А. К.: Действительно, подобные устойчивые ассоциации с тем или иным понятием, уже ставшие штампом, обязательно нужно разрушать — вот так, как вы сейчас и сделали. Это очень ценно.

С. Ю.: Тогда я расскажу вам еще об одной вещи. Скоро выйдет очередной номер журнала «Цирк», специально посвященный воспоминаниям. Меня попросили написать об отце, и мы с корреспондентом Ириной Дугиной занимались этим делом. Я написал воспоминания, и там тоже есть место, связанное с темой, о которой мы сейчас говорим. Мой отец, бреясь по утрам (часто после какой-нибудь хмельной ночи с друзьями, у нас же происходившей), очень любил говорить какие-то слова: или просто от себя, или цитировал подряд. Вот тогда я и наслушался и Пушкина, и Гоголя, и Чехова, которых он знал наизусть. В этом случае я понимал, о чем идет речь, но было и другое, когда он проговаривал вслух (жили все в одной комнате): «Блажен муж, иже не иде на совет нечестивых…» и далее, и далее, и далее.

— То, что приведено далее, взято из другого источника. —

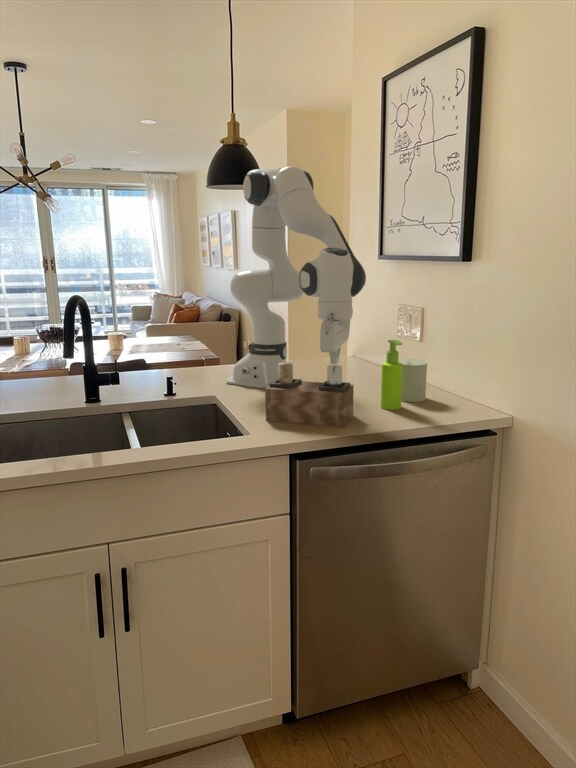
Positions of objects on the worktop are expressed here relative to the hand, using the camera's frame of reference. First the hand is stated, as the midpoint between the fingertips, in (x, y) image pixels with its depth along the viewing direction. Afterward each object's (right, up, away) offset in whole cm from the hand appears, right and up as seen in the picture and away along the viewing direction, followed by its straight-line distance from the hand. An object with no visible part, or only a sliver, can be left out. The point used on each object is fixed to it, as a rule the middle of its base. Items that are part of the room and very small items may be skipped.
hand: (334, 363), depth 150 cm
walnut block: (-6, -15, +6) cm, 17 cm away
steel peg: (0, -9, +2) cm, 9 cm away
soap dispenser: (+18, -13, +15) cm, 27 cm away
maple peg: (-13, -8, +7) cm, 17 cm away
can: (+26, -10, +25) cm, 37 cm away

Один раз, второй раз, третий раз… И все это, бреясь, бреясь, бреясь… Потом говорит: «Сынка, я сегодня поздно приду: у нас партсобрание». Я думал: что такое этот «блажен муж»? Были и многие другие подобные тексты, которые я не знал, не понимал, а он никогда мне не объяснял, и когда я спрашивал про это или про что-нибудь другое: что это? — он мне отвечал текстом Максима Горького: «Люблю красивые и непонятные слова…» (реплика Сатина из «На дне»). И опять шел и Пушкин, и псалмы, и какие-то куски богослужения.